# Keyboard For Android Port Of Hp Touchpad



## chin_a_ling (Oct 17, 2011)

SO I love my Android port, but I also loved the webOS keyboard. I have been reading a lot of things about thumb keyboard for android so I decided to download it, however I see no changes on my keyboard. Does anyone else have this problem?

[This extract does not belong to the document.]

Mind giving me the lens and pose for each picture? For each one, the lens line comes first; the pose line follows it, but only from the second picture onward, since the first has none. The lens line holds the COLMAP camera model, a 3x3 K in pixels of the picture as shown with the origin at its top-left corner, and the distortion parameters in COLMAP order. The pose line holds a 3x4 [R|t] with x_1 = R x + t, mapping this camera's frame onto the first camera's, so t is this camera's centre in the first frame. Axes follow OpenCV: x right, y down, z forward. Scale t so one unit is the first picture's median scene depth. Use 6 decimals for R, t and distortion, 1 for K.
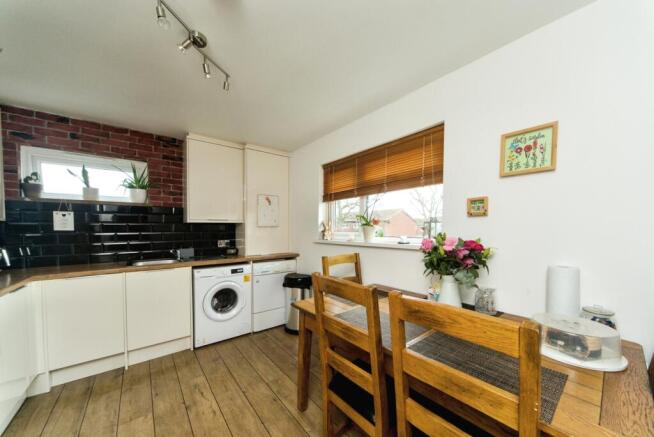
lens RADIAL K [[234.9, 0, 328.6], [0, 234.9, 227.6], [0, 0, 1]] dist [0.000629, 0.000184]
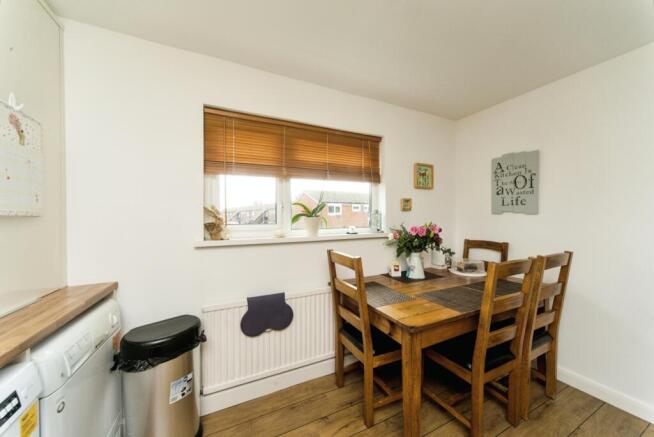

also can any of you suggest a great keyboard on the touchpad?


----------



## ironman (Oct 17, 2011)

menu > settings > language and keyboard > make thumb keyboard defauly


----------



## chin_a_ling (Oct 17, 2011)

I already set it default but I see no change

Sent from my HP Touchpad using Tapatalk


----------



## Lddrizzt (Aug 26, 2011)

On the keyboard you will notice a key with a little gear on it.
Long press it, and a menu will pop up that asks to select input method.
Choose Thumb Keyboard.


----------



## Nburnes (Oct 8, 2011)

Did you long press a text input box > Input Method > Thumb Keyboard?


----------



## maddog497 (Oct 18, 2011)

I have suggested this one a couple of times. A.I.type tablet keyboard. It's really good in my opinion.


----------



## chin_a_ling (Oct 17, 2011)

Got it thanks!

Sent from my HP Touchpad using Tapatalk


----------